**Task prompt**
Please transcribe the part of the passage on David Teniers the Younger that opens with the words containing "The young master" and closes with "paintings, pastorals, landscapes.".

**Extract**
· · ·
David Teniers the Younger earned his fame as a remarkable landscape painter and master of peasant life scenes, inexhaustible for imagination, being able to show rich inner opportunities of this subject. He became the successor of the best traditions of the Dutch genre painting of the 16th century. The artist enjoyed great renown during his lifetime. He was treated kindly with the high and mighty that overloaded the painter with orders. Patrons of Teniers were Great Duke Leopold Wilhelm and King of Spain Philip IV.

The painter was born in 1610 in Antwerp in the family of the painter and picture-dealer David Teniers the Elder (1582–1649), learned from his father in whose workshop he started his activity in 1626. In 1632/33 David Teniers the Younger became a member of the Antwerp Guild of St Luke.

The young master worked in the most diverse genres, made portraits of historic figures, group portraits of the infantry guilds’ members, religious, allegorical and mythological compositions, everyday scenes, still life paintings, pastorals, landscapes.

In the early 1630’s Teniers was influenced by a well-known master of everyday scenes: Adriaen Brouwer (1605/06–1638). That is evidenced by Peasants playing dice. But gradually he stopped copying Brouwer. Acquaintance with the creative work of Pieter Bruegel the Elder helped the young artist to work out his own style.

In a sense Teniers “became relatives” with the tradition of Brueghel art thanks to marriage in 1637 with Anna Breughel, the granddaughter of Pieter Bruegel the Elder and daughter of Jan Brueghel the Elder (1568–1625). The major part of Anna’s dowry were pictures and drawings by her grandfather and father. Studying of these works was critical for development of Teniers’s genre painting.

In the year of marriage with Anna Breughel Teniers painted the first picture in subject Peasant Wedding. Five more of his compositions in with this subject have survived until present days, including the Hermitage one, made in 1650. In them Teniers, based on the Bruegel tradition, showed the bride at the table alone without a bridegroom. As Bruegel he looked at his characters with slight irony. It is no coincidence that in many of his works, including five Hermitage one there is a permanent element, the picture of the male head, fastened to the wall. It serves as an original visiting card of Teniers and it is perceived as additional author’s mark, besides the signature.

Since 1637 mature stage in the master’s creative work started. Teniers created pictures, peaceful and quiet by their character without aggressive characters or conflict situations; he preferred to depict the action not indoors but outdoors, in the nature (Peasants playing bowling). Creating chronicles of Flemish everyday life, the painter reproduced scenes of labor in the village – harvesting, sheep shearing, hunting, fishing, cloth whitening, taking care of the livestock and many others, alongside with peasants’ rest (two compositions of 1646 and 1648 on the subject Village Holiday are kept in the Hermitage) knowingly, brightly and in details.
· · ·
**Study material**
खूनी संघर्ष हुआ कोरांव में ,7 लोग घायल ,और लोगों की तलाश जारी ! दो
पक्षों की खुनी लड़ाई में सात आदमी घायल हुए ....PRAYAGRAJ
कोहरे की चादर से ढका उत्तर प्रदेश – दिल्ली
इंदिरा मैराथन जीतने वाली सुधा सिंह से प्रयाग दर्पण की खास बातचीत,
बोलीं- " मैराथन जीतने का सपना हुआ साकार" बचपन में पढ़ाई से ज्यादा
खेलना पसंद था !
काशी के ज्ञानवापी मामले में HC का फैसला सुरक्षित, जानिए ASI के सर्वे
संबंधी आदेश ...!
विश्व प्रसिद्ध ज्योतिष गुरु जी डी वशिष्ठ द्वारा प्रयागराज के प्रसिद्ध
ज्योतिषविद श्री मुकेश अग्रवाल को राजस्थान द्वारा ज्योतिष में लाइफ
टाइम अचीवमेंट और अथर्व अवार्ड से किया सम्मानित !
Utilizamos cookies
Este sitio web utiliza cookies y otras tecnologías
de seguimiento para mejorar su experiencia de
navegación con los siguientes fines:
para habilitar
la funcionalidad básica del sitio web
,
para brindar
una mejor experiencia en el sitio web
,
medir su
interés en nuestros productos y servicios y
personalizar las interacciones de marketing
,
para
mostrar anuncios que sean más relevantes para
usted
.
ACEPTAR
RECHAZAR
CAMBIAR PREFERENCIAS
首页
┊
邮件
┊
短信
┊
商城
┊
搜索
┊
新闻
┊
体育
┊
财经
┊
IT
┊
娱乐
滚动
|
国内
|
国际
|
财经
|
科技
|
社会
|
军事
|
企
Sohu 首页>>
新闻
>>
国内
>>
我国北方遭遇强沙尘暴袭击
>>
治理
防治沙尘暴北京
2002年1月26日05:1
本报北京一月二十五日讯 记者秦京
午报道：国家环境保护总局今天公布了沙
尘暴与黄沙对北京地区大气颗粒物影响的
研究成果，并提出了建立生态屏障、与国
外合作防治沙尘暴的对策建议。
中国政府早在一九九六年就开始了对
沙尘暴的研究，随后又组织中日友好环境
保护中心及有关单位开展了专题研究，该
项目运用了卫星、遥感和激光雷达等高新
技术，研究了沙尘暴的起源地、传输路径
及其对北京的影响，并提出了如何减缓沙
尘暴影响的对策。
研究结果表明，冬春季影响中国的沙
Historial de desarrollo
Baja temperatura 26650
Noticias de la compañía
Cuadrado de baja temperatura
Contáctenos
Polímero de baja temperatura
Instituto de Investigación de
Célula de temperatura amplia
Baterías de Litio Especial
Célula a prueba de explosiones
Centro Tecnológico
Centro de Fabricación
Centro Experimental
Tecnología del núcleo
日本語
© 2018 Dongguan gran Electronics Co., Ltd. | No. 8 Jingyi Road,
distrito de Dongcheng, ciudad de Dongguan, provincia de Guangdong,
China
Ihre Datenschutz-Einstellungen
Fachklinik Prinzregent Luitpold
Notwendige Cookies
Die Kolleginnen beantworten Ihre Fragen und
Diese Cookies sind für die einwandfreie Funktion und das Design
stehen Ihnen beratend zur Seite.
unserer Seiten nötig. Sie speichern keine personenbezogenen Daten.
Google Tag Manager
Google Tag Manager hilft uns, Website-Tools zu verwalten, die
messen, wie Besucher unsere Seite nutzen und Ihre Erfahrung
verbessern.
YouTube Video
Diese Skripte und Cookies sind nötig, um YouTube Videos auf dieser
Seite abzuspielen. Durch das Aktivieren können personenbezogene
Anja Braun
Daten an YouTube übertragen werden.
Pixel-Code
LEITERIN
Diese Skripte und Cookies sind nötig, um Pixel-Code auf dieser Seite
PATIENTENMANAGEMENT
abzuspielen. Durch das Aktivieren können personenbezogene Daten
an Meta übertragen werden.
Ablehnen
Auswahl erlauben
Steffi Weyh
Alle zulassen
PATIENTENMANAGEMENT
· · ·
**Result of this task**
The young master worked in the most diverse genres, made portraits of historic figures, group portraits of the infantry guilds’ members, religious, allegorical and mythological compositions, everyday scenes, still life paintings, pastorals, landscapes.